描画装置についての引用文のうち、「図1に示す例では、2つの撮像」から「撮像位置との間で移動される。」までを（両端を含めて）、「撮像センサ」を「イメージセンサ」に置き換えて書き直すこと。

**引用文**
--------------------------------
図1に示す例では、2つの撮像ヘッド31のX方向における間隔は変更可能である。なお、撮像部3では、撮像ヘッド31の数は、1であってもよく、3以上であってもよい。
【0030】
各撮像ヘッド31は、図示省略の撮像センサおよび光学系を備えるカメラである。各撮像ヘッド31は、例えば、2次元の画像を取得するエリアカメラである。撮像センサは、例えば、マトリクス状に配列された複数のCCD(Charge Coupled Device)等の素子を備える。各撮像ヘッド31では、図示省略の光源から基板9の上側の主面へと導かれた照明光の反射光が、光学系を介して撮像センサへと導かれる。撮像センサは、基板9の上側の主面からの反射光を受光し、略矩形状の撮像領域の画像を取得する。上記光源としては、LED(Light Emitting Diode)等の様々な光源が利用可能である。なお、各撮像ヘッド31は、ラインカメラ等、他の種類のカメラであってもよい。
【0031】
描画装置1では、撮像ヘッド移動機構32により、複数の撮像ヘッド31が第1搬送機構2aの上方の第1撮像位置と、第2搬送機構2bの上方の第2撮像位置との間で移動される。
図1では、複数の撮像ヘッド31は、第1撮像位置に位置している。複数の撮像ヘッド31は、第1撮像位置において第1ステージ21a上の基板9の上側の主面を撮像する。また、複数の撮像ヘッド31は、第2撮像位置において第2ステージ21b上の基板9の上側の主面を撮像する。
【0032】
パターン描画部4は、複数(
図1に示す例では、6つ)の描画ヘッド41と、描画ヘッド移動機構42とを備える。複数の描画ヘッド41は、X方向に配列されて、第2ガントリー部73の梁部に移動可能に取り付けられる。描画ヘッド移動機構42は、梁部に取り付けられ、複数の描画ヘッド41を梁部に沿ってX方向に一体的に移動する。描画ヘッド移動機構42の駆動源は、例えば、リニアサーボモータ、または、ボールネジにモータが取り付けられたものである。なお、パターン描画部4では、描画ヘッド41の数は、1であってもよく、複数であってもよい。
【0033】
各描画ヘッド41は、図示省略の光源、光学系および空間光変調素子を備える。空間光変調素子としては、DMD(Digital Micro Mirror Device)やGLV(Grating Light Valve:グレーチング・ライト・バルブ)(シリコン・ライト・マシーンズ(サニーベール、カリフォルニア)の登録商標)等の様々な素子が利用可能である。光源としては、LD(Laser Diode)等の様々な光源が利用可能である。複数の描画ヘッド41は、略同じ構造を有する。
【0034】
描画装置1では、描画ヘッド移動機構42により、複数の描画ヘッド41が第1搬送機構2aの上方の第1描画位置と、第2搬送機構2bの上方の第2描画位置との間で移動される。
--------------------------------
**演習データ**
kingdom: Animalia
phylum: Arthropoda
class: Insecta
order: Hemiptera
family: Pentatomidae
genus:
--------------------------------
**解答例**
図1に示す例では、2つの撮像ヘッド31のX方向における間隔は変更可能である。なお、撮像部3では、撮像ヘッド31の数は、1であってもよく、3以上であってもよい。
【0030】
各撮像ヘッド31は、図示省略のイメージセンサおよび光学系を備えるカメラである。各撮像ヘッド31は、例えば、2次元の画像を取得するエリアカメラである。イメージセンサは、例えば、マトリクス状に配列された複数のCCD(Charge Coupled Device)等の素子を備える。各撮像ヘッド31では、図示省略の光源から基板9の上側の主面へと導かれた照明光の反射光が、光学系を介してイメージセンサへと導かれる。イメージセンサは、基板9の上側の主面からの反射光を受光し、略矩形状の撮像領域の画像を取得する。上記光源としては、LED(Light Emitting Diode)等の様々な光源が利用可能である。なお、各撮像ヘッド31は、ラインカメラ等、他の種類のカメラであってもよい。
【0031】
描画装置1では、撮像ヘッド移動機構32により、複数の撮像ヘッド31が第1搬送機構2aの上方の第1撮像位置と、第2搬送機構2bの上方の第2撮像位置との間で移動される。